Dr Mene Pangalos, of AstraZeneca. Picture: AstraZeneca / Marcus Lyon
Dr Mene Pangalos, of AstraZeneca. Picture: AstraZeneca / Marcus Lyon

Mene Pangalos, executive vice president, biopharmaceuticals R&D, said: “We’re pleased to bring brazikumab back into the AstraZeneca pipeline. With our expanding presence in immunology, there is an opportunity to address a significant unmet need in inflammatory bowel diseases where the majority of patients are unable to achieve clinical remission with current treatment options.

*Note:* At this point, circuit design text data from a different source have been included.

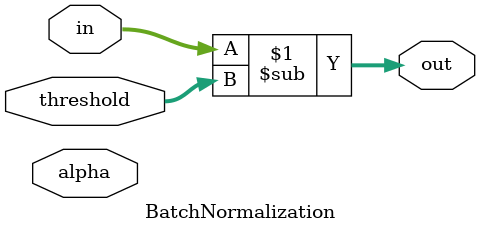
<source format=v>

module BatchNormalization
#(parameter
Twidth = 24,
fixed_point = 8
)
(
	input signed [Twidth-1:0] in,
	input signed [Twidth-1:0] alpha,
	input signed [Twidth-1:0] threshold,
	output signed [Twidth-1:0] out
);
 
	assign out = in - threshold;

endmodule


</source>
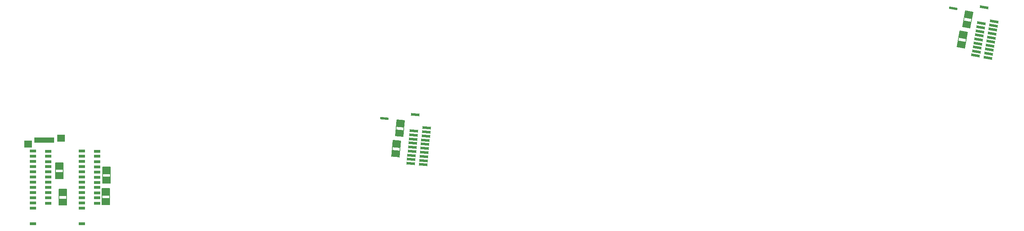
<source format=gbr>
*
G4_C Author: OrCAD GerbTool(tm) 8.1.1 Wed Jun 18 21:18:24 2003*
%LPD*%
%FSLAX34Y34*%
%MOIN*%
%AD*%
%AMD26R98*
20,1,0.027000,0.000000,-0.036000,0.000000,0.036000,98.600000*
%
%AMD26R98N2*
20,1,0.027000,0.000000,-0.036000,0.000000,0.036000,98.600000*
%
%AMD26R86*
20,1,0.027000,0.000000,-0.036000,0.000000,0.036000,86.080000*
%
%AMD17R5*
20,1,0.027000,-0.036000,0.000000,0.036000,0.000000,5.450000*
%
%AMD17R5N2*
20,1,0.027000,-0.036000,0.000000,0.036000,0.000000,5.450000*
%
%AMD29R3*
20,1,0.027000,0.035920,-0.002460,-0.035920,0.002460,3.950000*
%
%AMD29R3N2*
20,1,0.027000,0.035920,-0.002460,-0.035920,0.002460,3.910000*
%
%AMD29R3N3*
20,1,0.027000,0.035920,-0.002460,-0.035920,0.002460,3.920000*
%
%AMD30R85*
20,1,0.024000,0.000000,-0.041000,0.000000,0.041000,85.000000*
%
%AMD26R85*
20,1,0.027000,0.000000,-0.036000,0.000000,0.036000,85.000000*
%
%AMD29R85*
20,1,0.022000,0.000000,-0.040000,0.000000,0.040000,85.000000*
%
%AMD30R80*
20,1,0.024000,0.000000,-0.041000,0.000000,0.041000,80.000000*
%
%AMD26R80*
20,1,0.027000,0.000000,-0.036000,0.000000,0.036000,80.000000*
%
%AMD29R80*
20,1,0.022000,0.000000,-0.040000,0.000000,0.040000,80.000000*
%
%AMD30R81*
20,1,0.024000,0.000000,-0.041000,0.000000,0.041000,81.000000*
%
%AMD26R81*
20,1,0.027000,0.000000,-0.036000,0.000000,0.036000,81.000000*
%
%AMD29R81*
20,1,0.022000,0.000000,-0.040000,0.000000,0.040000,81.000000*
%
%AMD41R359*
20,1,0.024000,0.040500,-0.006410,-0.040500,0.006410,359.000000*
%
%AMD42R359*
20,1,0.027000,0.035560,-0.005630,-0.035560,0.005630,359.000000*
%
%AMD43R359*
20,1,0.022000,0.039510,-0.006260,-0.039510,0.006260,359.000000*
%
%AMD30R81N2*
20,1,0.024000,0.000000,-0.041000,0.000000,0.041000,81.000000*
%
%AMD26R81N2*
20,1,0.027000,0.000000,-0.036000,0.000000,0.036000,81.000000*
%
%AMD29R81N2*
20,1,0.022000,0.000000,-0.040000,0.000000,0.040000,81.000000*
%
%AMD47R1*
20,1,0.024000,0.040500,-0.006410,-0.040500,0.006410,1.000000*
%
%AMD48R1*
20,1,0.027000,0.035560,-0.005630,-0.035560,0.005630,1.000000*
%
%AMD49R1*
20,1,0.022000,0.039510,-0.006260,-0.039510,0.006260,1.000000*
%
%AMD50R1*
20,1,0.024000,0.040610,-0.005700,-0.040610,0.005700,1.000000*
%
%AMD51R1*
20,1,0.027000,0.035650,-0.005010,-0.035650,0.005010,1.000000*
%
%AMD52R1*
20,1,0.022000,0.039610,-0.005570,-0.039610,0.005570,1.000000*
%
%AMD53R1*
20,1,0.024000,0.040700,-0.004990,-0.040700,0.004990,1.000000*
%
%AMD54R1*
20,1,0.027000,0.035730,-0.004390,-0.035730,0.004390,1.000000*
%
%AMD55R1*
20,1,0.022000,0.039700,-0.004880,-0.039700,0.004880,1.000000*
%
%AMD56R1*
20,1,0.024000,0.040780,-0.004280,-0.040780,0.004280,1.000000*
%
%AMD57R1*
20,1,0.027000,0.035800,-0.003770,-0.035800,0.003770,1.000000*
%
%AMD58R1*
20,1,0.022000,0.039780,-0.004190,-0.039780,0.004190,1.000000*
%
%AMD59R1*
20,1,0.024000,0.040850,-0.003570,-0.040850,0.003570,1.000000*
%
%AMD60R1*
20,1,0.027000,0.035860,-0.003140,-0.035860,0.003140,1.000000*
%
%AMD61R1*
20,1,0.022000,0.039850,-0.003500,-0.039850,0.003500,1.000000*
%
%AMD62R1*
20,1,0.024000,0.040910,-0.002860,-0.040910,0.002860,1.000000*
%
%AMD63R1*
20,1,0.027000,0.035910,-0.002510,-0.035910,0.002510,1.000000*
%
%AMD64R1*
20,1,0.022000,0.039910,-0.002800,-0.039910,0.002800,1.000000*
%
%AMD65R357*
20,1,0.024000,0.040950,-0.002150,-0.040950,0.002150,357.000000*
%
%AMD66R357*
20,1,0.027000,0.035950,-0.001880,-0.035950,0.001880,357.000000*
%
%AMD67R357*
20,1,0.022000,0.039950,-0.002100,-0.039950,0.002100,357.000000*
%
%AMD68R1*
20,1,0.024000,0.040780,-0.004290,-0.040780,0.004290,1.000000*
%
%AMD69R1*
20,1,0.027000,0.035800,-0.003760,-0.035800,0.003760,1.000000*
%
%AMD70R1*
20,1,0.022000,0.039790,-0.004190,-0.039790,0.004190,1.000000*
%
%ADD10R,0.050000X0.050000*%
%ADD11C,0.006000*%
%ADD12C,0.019000*%
%ADD13C,0.007900*%
%ADD14C,0.005000*%
%ADD15C,0.000800*%
%ADD16R,0.070000X0.025000*%
%ADD17R,0.068000X0.023000*%
%ADD18C,0.006000*%
%ADD19C,0.009800*%
%ADD20C,0.010000*%
%ADD21C,0.030000*%
%ADD22C,0.060000*%
%ADD23C,0.035000*%
%ADD24C,0.055000*%
%ADD25C,0.065000*%
%ADD26R,0.027000X0.072000*%
%ADD27D26R98*%
%ADD28R,0.031000X0.060000*%
%ADD29R,0.022000X0.080000*%
%ADD30R,0.024000X0.082000*%
%ADD31D17R5N2*%
%ADD32D29R3*%
%ADD33R,0.072000X0.027000*%
%ADD34R,0.072000X0.027000*%
%ADD35D30R85*%
%ADD36D26R85*%
%ADD37D29R85*%
%ADD38D30R80*%
%ADD39D26R80*%
%ADD40D29R80*%
%ADD41D30R81*%
%ADD42D26R81*%
%ADD43D29R81*%
%ADD44D41R359*%
%ADD45D42R359*%
%ADD46D43R359*%
%ADD47D30R81N2*%
%ADD48D26R81N2*%
%ADD49D29R81N2*%
%ADD50D47R1*%
%ADD51D48R1*%
%ADD52D49R1*%
%ADD53D50R1*%
%ADD54D51R1*%
%ADD55D52R1*%
%ADD56D53R1*%
%ADD57D54R1*%
%ADD58D55R1*%
%ADD59D56R1*%
%ADD60D57R1*%
%ADD61D58R1*%
%ADD62D59R1*%
%ADD63D60R1*%
%ADD64D61R1*%
%ADD65D62R1*%
%ADD66D63R1*%
%ADD67D64R1*%
%ADD68D65R357*%
%ADD69D66R357*%
%ADD70D67R357*%
%ADD71D68R1*%
%ADD72D69R1*%
%ADD73D70R1*%
%ADD256R,0.060000X0.031000*%
%ADD257R,0.082000X0.024000*%
%ADD258R,0.080000X0.022000*%
G4_C OrCAD GerbTool Tool List *
G54D256*
G1X8225Y8344D3*
G1X8225Y7845D3*
G1X8225Y7344D3*
G1X8225Y4845D3*
G1X8225Y5344D3*
G1X8226Y5844D3*
G1X8226Y6344D3*
G1X8225Y6844D3*
G1X8226Y3343D3*
G1X8225Y3845D3*
G1X8225Y4344D3*
G1X6756Y8346D3*
G1X6756Y7847D3*
G1X6755Y7345D3*
G1X6755Y6846D3*
G1X6755Y6347D3*
G1X6755Y5846D3*
G1X6756Y5346D3*
G1X6756Y4847D3*
G1X6754Y4346D3*
G1X6755Y3847D3*
G1X6755Y3346D3*
G1X6755Y1346D3*
G1X6756Y2846D3*
G54D33*
G1X9061Y3308D3*
G1X9060Y3506D3*
G1X9061Y3690D3*
G1X9062Y4209D3*
G1X9063Y4408D3*
G1X9062Y4591D3*
G1X9426Y4748D2*
G54D18*
G1X9426Y3203D1*
G1X9426Y4749D2*
G1X8689Y4749D1*
G1X8689Y4750D2*
G1X8689Y3203D1*
G54D33*
G1X9138Y5372D3*
G1X9137Y5570D3*
G1X9138Y5754D3*
G1X9139Y6273D3*
G1X9140Y6472D3*
G1X9139Y6655D3*
G1X9502Y6811D2*
G54D18*
G1X9502Y5266D1*
G1X9502Y6812D2*
G1X8765Y6812D1*
G1X8765Y6813D2*
G1X8765Y5266D1*
G54D256*
G1X3536Y4846D3*
G1X3536Y5345D3*
G1X3537Y5845D3*
G1X3537Y6345D3*
G1X3536Y6845D3*
G1X3537Y3344D3*
G1X3536Y3846D3*
G1X3536Y4345D3*
G1X2067Y8346D3*
G1X2067Y7847D3*
G1X2066Y7345D3*
G1X2066Y6846D3*
G1X2066Y6347D3*
G1X2066Y5846D3*
G1X2067Y5346D3*
G1X2067Y4847D3*
G1X2065Y4346D3*
G1X2066Y3847D3*
G1X2066Y3346D3*
G1X2066Y1346D3*
G1X2067Y2846D3*
G1X3536Y7344D3*
G1X3536Y8344D3*
G1X3536Y7845D3*
G54D33*
G1X4930Y3254D3*
G1X4929Y3452D3*
G1X4930Y3636D3*
G1X4931Y4155D3*
G1X4932Y4354D3*
G1X4931Y4537D3*
G1X5294Y4693D2*
G54D18*
G1X5294Y3148D1*
G1X5294Y4694D2*
G1X4558Y4694D1*
G1X4558Y4695D2*
G1X4558Y3148D1*
G54D33*
G1X4599Y5796D3*
G1X4598Y5994D3*
G1X4599Y6178D3*
G1X4600Y6697D3*
G1X4601Y6896D3*
G1X4600Y7079D3*
G1X4964Y7235D2*
G54D18*
G1X4964Y5690D1*
G1X4964Y7236D2*
G1X4227Y7236D1*
G1X4227Y7237D2*
G1X4227Y5690D1*
G54D33*
G1X4764Y9400D3*
G1X4764Y9600D3*
G1X4764Y9784D3*
G1X3837Y9424D2*
G54D10*
G1X2438Y9424D1*
G54D33*
G1X1604Y8837D3*
G1X1604Y9037D3*
G1X1604Y9221D3*
G54D44*
G1X93833Y17338D3*
G1X93901Y17727D3*
G1X93969Y18114D3*
G1X94038Y18501D3*
G1X94106Y18889D3*
G1X94174Y19276D3*
G1X94243Y19664D3*
G1X94311Y20052D3*
G1X94380Y20440D3*
G1X94448Y20827D3*
G1X92650Y17547D3*
G1X92718Y17935D3*
G1X92787Y18322D3*
G1X92855Y18710D3*
G1X92923Y19098D3*
G1X92992Y19485D3*
G1X93060Y19873D3*
G1X93128Y20261D3*
G1X93197Y20649D3*
G1X93470Y22198D3*
G54D45*
G1X91243Y18432D3*
G1X91277Y18628D3*
G1X91310Y18809D3*
G1X91401Y19319D3*
G1X91436Y19515D3*
G1X91467Y19696D3*
G1X91853Y19786D2*
G54D18*
G1X91584Y18265D1*
G1X91853Y19787D2*
G1X91127Y19915D1*
G1X91127Y19916D2*
G1X90859Y18393D1*
G54D45*
G1X91776Y20368D3*
G1X91809Y20564D3*
G1X91842Y20744D3*
G1X91933Y21255D3*
G1X91969Y21451D3*
G1X91999Y21632D3*
G1X92385Y21722D2*
G54D18*
G1X92117Y20200D1*
G1X92385Y21723D2*
G1X91659Y21851D1*
G1X91659Y21852D2*
G1X91391Y20328D1*
G54D46*
G1X90503Y22090D3*
G54D71*
G1X39577Y7050D3*
G1X39612Y7444D3*
G1X39646Y7835D3*
G1X39680Y8227D3*
G1X39715Y8619D3*
G1X39749Y9011D3*
G1X39783Y9403D3*
G1X39818Y9796D3*
G1X39852Y10188D3*
G1X39886Y10580D3*
G1X38381Y7155D3*
G1X38415Y7547D3*
G1X38450Y7939D3*
G1X38484Y8331D3*
G1X38518Y8724D3*
G1X38553Y9115D3*
G1X38587Y9508D3*
G1X38621Y9900D3*
G1X38656Y10293D3*
G1X38793Y11860D3*
G54D72*
G1X36903Y7915D3*
G1X36919Y8112D3*
G1X36936Y8295D3*
G1X36982Y8812D3*
G1X37000Y9010D3*
G1X37016Y9193D3*
G1X37392Y9316D2*
G54D18*
G1X37257Y7777D1*
G1X37392Y9317D2*
G1X36658Y9382D1*
G1X36658Y9383D2*
G1X36523Y7842D1*
G54D72*
G1X37264Y9890D3*
G1X37280Y10087D3*
G1X37298Y10270D3*
G1X37344Y10787D3*
G1X37362Y10985D3*
G1X37377Y11168D3*
G1X37753Y11291D2*
G54D18*
G1X37619Y9752D1*
G1X37753Y11293D2*
G1X37019Y11357D1*
G1X37019Y11358D2*
G1X36884Y9817D1*
G54D73*
G1X35847Y11494D3*
M2*

</source>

“This agreement creates an opportunity for us to complete the full development programme and bring this potential new treatment option to patients as quickly as possible.”

And the company, which is building its global HQ and R&D centre in Cambridge, has agreed to sell the global commercial rights to Inderal (propranolol), Tenormin (atenolol), Tenoretic (atenolol, chlorthalidone fixed-dose combination), Zestril (lisinopril) and Zestoretic (lisinopril, hydrochlorothiazide fixed-dose combination) to Atnahs Pharma for an upfront payment of $350million, with a further $40m contingent on sales between 2020 and 2022.

The drugs, primarily used to treat hypertension, have lost their patent protection globally.

The agreement excludes the rights in the US and India, which were previously divested, and in Japan, which will be retained by AstraZeneca.

Ruud Dobber, executive vice president, biopharmaceuticals, said: “These are important established medicines, and the divestment to Atnahs ensures they will continue to be available to patients. This transaction supports our strategy to realise value from our portfolio of non-core mature brands, enabling further investment in new medicines.”

AstraZeneca said it would continue to manufacture and supply Inderal, Tenormin, Tenoretic, Zestril and Zestoretic to Atnahs during a transition period.